Puh, bei der Frage tritt man schnell mal jemandem auf den Fuß... (lacht) Innerhalb von Europa ist Deutschland sicher nicht der innovativste Markt. Wenn man das mit Großbritannien, Frankreich oder auch Italien vergleicht, wird kreativer Wagemut in Deutschland nicht gerade groß geschrieben. Man produziert gern das Bekannte und Bewährte. Deshalb ist deutsches Fernsehen auch international nicht der Brüller – von einigen wenigen Ausnahmen wie "Deutschland 83" abgesehen. Wenn mal was gewagt wird und es dann nicht auf Anhieb funktioniert, zieht man gleich wieder den Schwanz ein. Nach dem Motto: Wir haben's ja versucht.
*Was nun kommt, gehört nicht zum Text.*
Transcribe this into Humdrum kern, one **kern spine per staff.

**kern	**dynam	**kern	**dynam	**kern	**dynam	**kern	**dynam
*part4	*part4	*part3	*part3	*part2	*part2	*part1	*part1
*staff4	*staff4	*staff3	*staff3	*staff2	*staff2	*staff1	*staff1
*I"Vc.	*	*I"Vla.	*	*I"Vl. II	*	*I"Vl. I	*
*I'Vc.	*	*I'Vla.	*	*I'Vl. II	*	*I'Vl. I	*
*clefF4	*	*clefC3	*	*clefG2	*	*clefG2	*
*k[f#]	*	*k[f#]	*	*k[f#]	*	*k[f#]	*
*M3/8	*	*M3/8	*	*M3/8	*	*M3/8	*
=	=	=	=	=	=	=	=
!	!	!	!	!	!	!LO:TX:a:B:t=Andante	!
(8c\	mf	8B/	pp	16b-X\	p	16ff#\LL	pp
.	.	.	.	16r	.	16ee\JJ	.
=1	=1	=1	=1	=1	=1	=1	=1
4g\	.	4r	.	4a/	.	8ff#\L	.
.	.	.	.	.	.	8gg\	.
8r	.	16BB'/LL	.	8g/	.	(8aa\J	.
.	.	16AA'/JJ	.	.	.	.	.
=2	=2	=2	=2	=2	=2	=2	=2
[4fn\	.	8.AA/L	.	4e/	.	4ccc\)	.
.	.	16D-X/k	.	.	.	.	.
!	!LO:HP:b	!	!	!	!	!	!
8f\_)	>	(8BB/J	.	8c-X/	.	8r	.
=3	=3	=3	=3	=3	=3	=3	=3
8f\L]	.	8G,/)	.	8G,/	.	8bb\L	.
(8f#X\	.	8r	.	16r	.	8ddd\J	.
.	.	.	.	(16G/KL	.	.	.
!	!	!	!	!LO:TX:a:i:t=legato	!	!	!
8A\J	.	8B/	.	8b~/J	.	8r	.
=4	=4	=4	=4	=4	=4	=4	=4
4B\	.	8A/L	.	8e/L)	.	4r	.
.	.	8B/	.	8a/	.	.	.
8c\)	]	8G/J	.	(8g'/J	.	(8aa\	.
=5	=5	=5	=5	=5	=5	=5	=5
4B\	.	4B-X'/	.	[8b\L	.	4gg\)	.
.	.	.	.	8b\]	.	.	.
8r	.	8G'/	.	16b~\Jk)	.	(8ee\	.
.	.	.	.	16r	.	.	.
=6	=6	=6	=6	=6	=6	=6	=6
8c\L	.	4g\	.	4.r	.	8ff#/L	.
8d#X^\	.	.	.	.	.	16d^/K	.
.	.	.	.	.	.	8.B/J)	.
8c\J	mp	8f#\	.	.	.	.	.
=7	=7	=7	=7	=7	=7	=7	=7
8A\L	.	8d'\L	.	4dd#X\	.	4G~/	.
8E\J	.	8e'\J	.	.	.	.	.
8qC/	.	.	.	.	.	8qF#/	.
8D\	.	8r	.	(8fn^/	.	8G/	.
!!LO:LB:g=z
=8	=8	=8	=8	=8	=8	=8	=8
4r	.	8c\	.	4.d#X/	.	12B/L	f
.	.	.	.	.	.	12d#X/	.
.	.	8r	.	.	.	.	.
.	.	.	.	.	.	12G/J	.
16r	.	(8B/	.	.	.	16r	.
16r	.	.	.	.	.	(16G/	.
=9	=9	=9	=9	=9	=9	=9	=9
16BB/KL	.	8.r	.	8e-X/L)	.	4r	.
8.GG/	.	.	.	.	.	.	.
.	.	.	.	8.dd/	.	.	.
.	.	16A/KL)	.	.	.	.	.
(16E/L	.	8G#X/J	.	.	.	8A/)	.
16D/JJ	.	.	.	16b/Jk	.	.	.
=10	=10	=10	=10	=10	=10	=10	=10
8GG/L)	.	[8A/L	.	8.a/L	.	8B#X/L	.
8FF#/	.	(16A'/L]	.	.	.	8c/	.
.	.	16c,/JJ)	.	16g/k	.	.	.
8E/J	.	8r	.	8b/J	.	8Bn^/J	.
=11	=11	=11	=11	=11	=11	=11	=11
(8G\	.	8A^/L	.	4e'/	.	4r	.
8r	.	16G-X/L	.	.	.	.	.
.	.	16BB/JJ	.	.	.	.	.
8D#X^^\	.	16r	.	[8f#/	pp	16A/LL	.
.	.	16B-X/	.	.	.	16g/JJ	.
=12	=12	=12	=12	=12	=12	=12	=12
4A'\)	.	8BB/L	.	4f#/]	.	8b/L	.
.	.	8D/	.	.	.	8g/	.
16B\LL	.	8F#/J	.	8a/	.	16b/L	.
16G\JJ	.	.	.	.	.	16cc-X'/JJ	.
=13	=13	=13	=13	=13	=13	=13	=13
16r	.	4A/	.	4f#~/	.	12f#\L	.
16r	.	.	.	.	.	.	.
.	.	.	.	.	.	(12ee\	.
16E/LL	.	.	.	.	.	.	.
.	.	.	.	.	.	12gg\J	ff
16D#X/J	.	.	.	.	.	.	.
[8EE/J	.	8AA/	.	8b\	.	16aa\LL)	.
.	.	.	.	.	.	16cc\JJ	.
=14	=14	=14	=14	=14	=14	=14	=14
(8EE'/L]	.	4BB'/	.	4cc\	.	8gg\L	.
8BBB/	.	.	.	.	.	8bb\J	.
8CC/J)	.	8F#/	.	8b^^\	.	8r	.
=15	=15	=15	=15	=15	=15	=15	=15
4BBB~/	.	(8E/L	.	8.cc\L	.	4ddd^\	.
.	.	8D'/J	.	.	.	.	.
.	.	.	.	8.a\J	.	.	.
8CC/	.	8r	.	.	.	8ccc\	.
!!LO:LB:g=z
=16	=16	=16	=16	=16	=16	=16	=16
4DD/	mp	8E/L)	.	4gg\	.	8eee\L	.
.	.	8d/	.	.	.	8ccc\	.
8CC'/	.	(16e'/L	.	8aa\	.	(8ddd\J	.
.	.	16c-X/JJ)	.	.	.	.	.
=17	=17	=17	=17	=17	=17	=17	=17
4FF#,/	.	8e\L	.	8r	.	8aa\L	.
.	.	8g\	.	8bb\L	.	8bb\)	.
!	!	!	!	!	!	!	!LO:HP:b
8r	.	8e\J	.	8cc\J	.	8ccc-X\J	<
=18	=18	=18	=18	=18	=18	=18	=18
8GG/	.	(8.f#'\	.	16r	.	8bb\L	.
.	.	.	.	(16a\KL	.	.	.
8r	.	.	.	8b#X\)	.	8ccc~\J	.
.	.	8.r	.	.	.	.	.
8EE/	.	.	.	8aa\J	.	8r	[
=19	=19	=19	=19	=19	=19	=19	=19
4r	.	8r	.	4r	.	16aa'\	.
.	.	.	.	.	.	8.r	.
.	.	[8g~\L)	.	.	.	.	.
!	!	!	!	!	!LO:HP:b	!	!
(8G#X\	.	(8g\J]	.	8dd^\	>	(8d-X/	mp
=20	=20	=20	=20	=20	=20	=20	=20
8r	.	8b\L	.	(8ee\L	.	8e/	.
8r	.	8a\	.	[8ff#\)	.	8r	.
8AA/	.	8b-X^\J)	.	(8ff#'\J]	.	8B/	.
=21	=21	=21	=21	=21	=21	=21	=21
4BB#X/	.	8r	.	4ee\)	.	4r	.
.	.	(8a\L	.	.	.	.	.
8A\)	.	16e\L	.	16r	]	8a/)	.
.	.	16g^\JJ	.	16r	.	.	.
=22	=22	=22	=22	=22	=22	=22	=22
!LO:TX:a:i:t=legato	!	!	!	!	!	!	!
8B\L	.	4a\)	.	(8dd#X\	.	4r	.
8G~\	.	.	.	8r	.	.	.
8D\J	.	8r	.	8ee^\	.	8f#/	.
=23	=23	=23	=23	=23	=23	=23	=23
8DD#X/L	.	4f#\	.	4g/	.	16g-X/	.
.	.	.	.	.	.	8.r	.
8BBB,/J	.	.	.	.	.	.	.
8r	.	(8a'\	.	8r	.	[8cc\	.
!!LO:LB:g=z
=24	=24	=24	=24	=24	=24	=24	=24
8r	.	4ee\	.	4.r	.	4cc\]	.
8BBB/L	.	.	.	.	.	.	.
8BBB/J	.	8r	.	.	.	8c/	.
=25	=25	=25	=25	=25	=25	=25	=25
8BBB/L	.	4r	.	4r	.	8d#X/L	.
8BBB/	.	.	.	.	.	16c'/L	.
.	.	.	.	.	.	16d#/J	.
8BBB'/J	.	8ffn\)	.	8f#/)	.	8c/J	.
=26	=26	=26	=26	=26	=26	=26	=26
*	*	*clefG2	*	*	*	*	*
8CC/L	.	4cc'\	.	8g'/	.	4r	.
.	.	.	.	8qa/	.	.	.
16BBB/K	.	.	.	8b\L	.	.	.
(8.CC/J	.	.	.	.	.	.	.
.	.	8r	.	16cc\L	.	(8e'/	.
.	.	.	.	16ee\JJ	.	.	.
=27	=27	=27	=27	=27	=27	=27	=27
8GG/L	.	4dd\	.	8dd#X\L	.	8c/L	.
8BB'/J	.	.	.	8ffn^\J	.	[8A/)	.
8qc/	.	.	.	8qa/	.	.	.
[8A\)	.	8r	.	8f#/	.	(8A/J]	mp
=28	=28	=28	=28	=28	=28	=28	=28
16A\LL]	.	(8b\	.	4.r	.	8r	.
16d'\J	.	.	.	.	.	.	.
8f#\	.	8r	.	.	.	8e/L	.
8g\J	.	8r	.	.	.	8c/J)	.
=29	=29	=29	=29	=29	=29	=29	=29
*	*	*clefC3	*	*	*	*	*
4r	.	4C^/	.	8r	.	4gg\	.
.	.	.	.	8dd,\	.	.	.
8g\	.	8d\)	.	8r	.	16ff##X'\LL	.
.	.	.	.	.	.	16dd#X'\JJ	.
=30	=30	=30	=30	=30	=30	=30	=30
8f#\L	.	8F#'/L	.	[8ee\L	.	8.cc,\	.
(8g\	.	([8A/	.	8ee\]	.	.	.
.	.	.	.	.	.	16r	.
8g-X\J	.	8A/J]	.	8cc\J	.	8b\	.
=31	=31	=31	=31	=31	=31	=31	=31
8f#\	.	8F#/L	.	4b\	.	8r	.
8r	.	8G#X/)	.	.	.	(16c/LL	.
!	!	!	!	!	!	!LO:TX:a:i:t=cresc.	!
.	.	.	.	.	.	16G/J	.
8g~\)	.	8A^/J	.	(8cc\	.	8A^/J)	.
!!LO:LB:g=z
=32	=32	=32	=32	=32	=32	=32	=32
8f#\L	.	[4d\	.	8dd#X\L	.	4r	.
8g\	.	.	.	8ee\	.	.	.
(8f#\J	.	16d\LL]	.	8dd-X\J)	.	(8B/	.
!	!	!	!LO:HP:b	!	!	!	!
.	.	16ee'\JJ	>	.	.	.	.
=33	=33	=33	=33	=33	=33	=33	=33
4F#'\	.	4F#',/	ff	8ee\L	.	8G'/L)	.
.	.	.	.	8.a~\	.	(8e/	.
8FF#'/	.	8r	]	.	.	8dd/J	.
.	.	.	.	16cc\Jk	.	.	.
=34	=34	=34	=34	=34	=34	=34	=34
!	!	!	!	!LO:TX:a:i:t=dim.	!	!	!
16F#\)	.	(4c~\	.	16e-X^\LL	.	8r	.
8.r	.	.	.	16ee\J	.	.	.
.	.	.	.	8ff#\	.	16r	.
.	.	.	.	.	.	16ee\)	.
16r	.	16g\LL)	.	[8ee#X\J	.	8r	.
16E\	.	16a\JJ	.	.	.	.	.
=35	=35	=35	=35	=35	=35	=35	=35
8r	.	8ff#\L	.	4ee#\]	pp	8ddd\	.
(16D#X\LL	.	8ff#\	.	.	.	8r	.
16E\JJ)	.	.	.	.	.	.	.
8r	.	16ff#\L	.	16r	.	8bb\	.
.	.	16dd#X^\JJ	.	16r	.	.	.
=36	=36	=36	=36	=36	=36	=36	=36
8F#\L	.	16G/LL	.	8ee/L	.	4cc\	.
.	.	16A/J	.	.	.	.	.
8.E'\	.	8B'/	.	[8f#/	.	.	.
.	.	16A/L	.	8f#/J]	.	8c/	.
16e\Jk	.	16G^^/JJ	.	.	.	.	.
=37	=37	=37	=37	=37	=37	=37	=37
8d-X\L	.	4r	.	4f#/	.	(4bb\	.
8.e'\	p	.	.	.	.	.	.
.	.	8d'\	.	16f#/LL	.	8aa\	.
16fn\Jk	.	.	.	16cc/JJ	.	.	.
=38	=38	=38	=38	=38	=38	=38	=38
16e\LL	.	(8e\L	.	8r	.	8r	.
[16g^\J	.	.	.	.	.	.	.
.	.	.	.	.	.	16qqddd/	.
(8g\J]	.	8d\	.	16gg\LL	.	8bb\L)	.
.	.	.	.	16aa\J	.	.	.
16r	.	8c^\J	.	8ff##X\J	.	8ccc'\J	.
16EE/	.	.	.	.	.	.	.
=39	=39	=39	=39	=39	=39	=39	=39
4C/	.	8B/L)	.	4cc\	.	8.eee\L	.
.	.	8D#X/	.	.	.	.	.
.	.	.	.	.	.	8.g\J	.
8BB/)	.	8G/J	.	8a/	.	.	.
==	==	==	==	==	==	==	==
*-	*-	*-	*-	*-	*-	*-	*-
Umfassende und vor allem ehrliche Fehleranalysen bleiben meist aus.

Sind die Entscheider der US-Networks mutiger oder macht es dort einfach die schiere Masse an ständig neuen Serien?

Sowohl als auch. Die Entscheidungsstrukturen funktionieren hier insgesamt professioneller und analytischer. In Deutschland wird Fiction weiter beschnitten, hier geht die Serie so durch die Decke, dass es zur Überhitzung des Marktes kommt. Ein Flop ist in Deutschland für alle viel deutlicher sichtbar und dadurch schwerwiegender.

"Das deutsche Fördersystem krankt daran, dass es viel wichtiger ist, ob ein Stoff den Förderern gefällt, als welche Marktchancen er hat"

Nikolaus Krämer


Noch ein großer Unterschied sind die Budgets. Bei einem US-Sender hätte "Neandertaler" vermutlich hinten eine 0 mehr dran gehabt.

Unser Motto hieß: Wo ein Wille ist, da ist auch ein Weg. Wir haben vier Episoden produziert zu einem Budget, für das die Amerikaner höchstens eine hinbekommen würden – etwas über zwei Millionen Euro. Da ist bei einer normalen US-Produktion die Grenze nach unten erreicht, bei uns die Grenze nach oben. Wir haben frühzeitig erkannt, dass wir das bei einem Dreh auf deutschem Boden nicht schaffen würden, weil die Kosten zu hoch sind. Und die Filmförderung, um die wir uns bemüht hatten, wurde abgelehnt. Wir sind daher – bis auf zwei Drehtage in Berlin – nach Ungarn ausgewichen und haben dort eine höchst professionelle und vertrauenswürdige Serviceproduktionsfirma gefunden. Am Ende ist nichts aus dem Ruder gelaufen, wir hatten Glück und sind mit HU und Gewinn durchgekommen.

Woran lag die Ablehnung der Förderung – am Stoff, am Sender?

Der Stoff polarisiert – manche lieben ihn, andere hassen ihn. So eine Geschichte bekommt der deutsche Förderer offensichtlich nicht so oft auf den Tisch. Das ist auch ein Unterschied zwischen den Ländern: In den USA sind Film und Fernsehen ein klares Wirtschaftsprodukt, das sich am Markt refinanzieren muss. Das deutsche Fördersystem krankt daran, dass es viel wichtiger ist, ob ein Stoff den Förderinstitutionen gefällt, als welche Marktchancen er tatsächlich hat. Das erinnert mich an den berühmten Spruch meines ehemaligen RTL-Chefs Helmut Thoma: Der Wurm muss dem Fisch schmecken, nicht dem Angler.